§ **Instruções das tarefas**
a. Indique todos os adjetivos que o texto sobre o escândalo na Igreja usa para qualificar os factos perante os quais a Igreja tem de agir.
b. Reescreva em forma de lista o parágrafo do texto sobre o escândalo na Igreja que começa por "Perante factos tão tristes", mantendo os factos principais.
c. Reproduza fielmente o trecho do texto sobre o escândalo na Igreja que vai de "Perante factos tão" a "as normas canónicas.".

§ **Texto dado**
★ ★ ★ ★

Acontece-nos frequentemente: há trechos nas escrituras (não só nos Evangelhos), que ouvimos muitas vezes dentro d’A Palavra; mas esta só atinge, para nós, o seu significado total quando surgem acontecimentos que nos interpelam e especialmente a convocam. É o que acontece aqui, agora: “ai daquele por quem o escândalo vem!” – palavra de Jesus Cristo. Até parece que falou directa e propositadamente para este caso: “qualquer um que escandalizar um destes pequeninos que crêem em mim, melhor lhe fora que se lhe pendurasse ao pescoço uma mó de azenha e se submergisse na profundeza do mar.”

Perante factos tão tristes, revoltantes e dolorosos, o caminho da Igreja, em Portugal e no mundo, tem de ser este: tolerância zero, como sinalizou o Papa Francisco. A Igreja não pode ser servida por quem é capaz de cometer estes actos. Todos os culpados têm de ser responsabilizados, perante as autoridades civis e canónicas, e afastados nos termos que a cada uma destas corresponde: às autoridades civis, pelo que é de responsabilidade criminal, cumprindo-se as regras penais; às autoridades canónicas, pelo que é de responsabilidade disciplinar e canónica, cumprindo-se as normas canónicas.

★ ★ ★ ★

Entradas de dados guardadas:
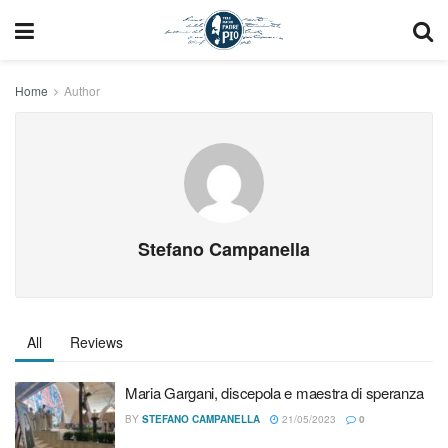
Home
Author
Stefano Campanella
All
Reviews
Maria Gargani, discepola e maestra di speranza
BY
STEFANO CAMPANELLA
21/05/2023
0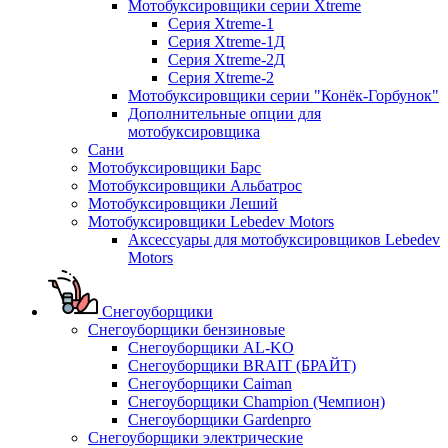
Мотобуксировщики серии Xtreme
Серия Xtreme-1
Серия Xtreme-1Д
Серия Xtreme-2Д
Серия Xtreme-2
Мотобуксировщики серии "Конёк-Горбунок"
Дополнительные опции для
мотобуксировщика
Сани
Мотобуксировщики Барс
Мотобуксировщики Альбатрос
Мотобуксировщики Леший
Мотобуксировщики Lebedev Motors
Аксессуары для мотобуксировщиков Lebedev
Motors
Снегоуборщики
Снегоуборщики бензиновые
Снегоуборщики AL-KO
Снегоуборщики BRAIT (БРАЙТ)
Снегоуборщики Caiman
Снегоуборщики Champion (Чемпион)
Снегоуборщики Gardenpro
Снегоуборщики электрические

★ ★ ★ ★

§ **Respostas das tarefas**
a. Tristes, revoltantes, dolorosos.

b.
- O caminho da Igreja, em Portugal e no mundo, tem de ser a tolerância zero, como sinalizou o Papa Francisco.
- A Igreja não pode ser servida por quem é capaz de cometer estes actos.
- Todos os culpados têm de ser responsabilizados perante as autoridades civis e canónicas, e afastados.
- Às autoridades civis cabe a responsabilidade criminal, segundo as regras penais.
- Às autoridades canónicas cabe a responsabilidade disciplinar e canónica, segundo as normas canónicas.

c.
Perante factos tão tristes, revoltantes e dolorosos, o caminho da Igreja, em Portugal e no mundo, tem de ser este: tolerância zero, como sinalizou o Papa Francisco. A Igreja não pode ser servida por quem é capaz de cometer estes actos. Todos os culpados têm de ser responsabilizados, perante as autoridades civis e canónicas, e afastados nos termos que a cada uma destas corresponde: às autoridades civis, pelo que é de responsabilidade criminal, cumprindo-se as regras penais; às autoridades canónicas, pelo que é de responsabilidade disciplinar e canónica, cumprindo-se as normas canónicas.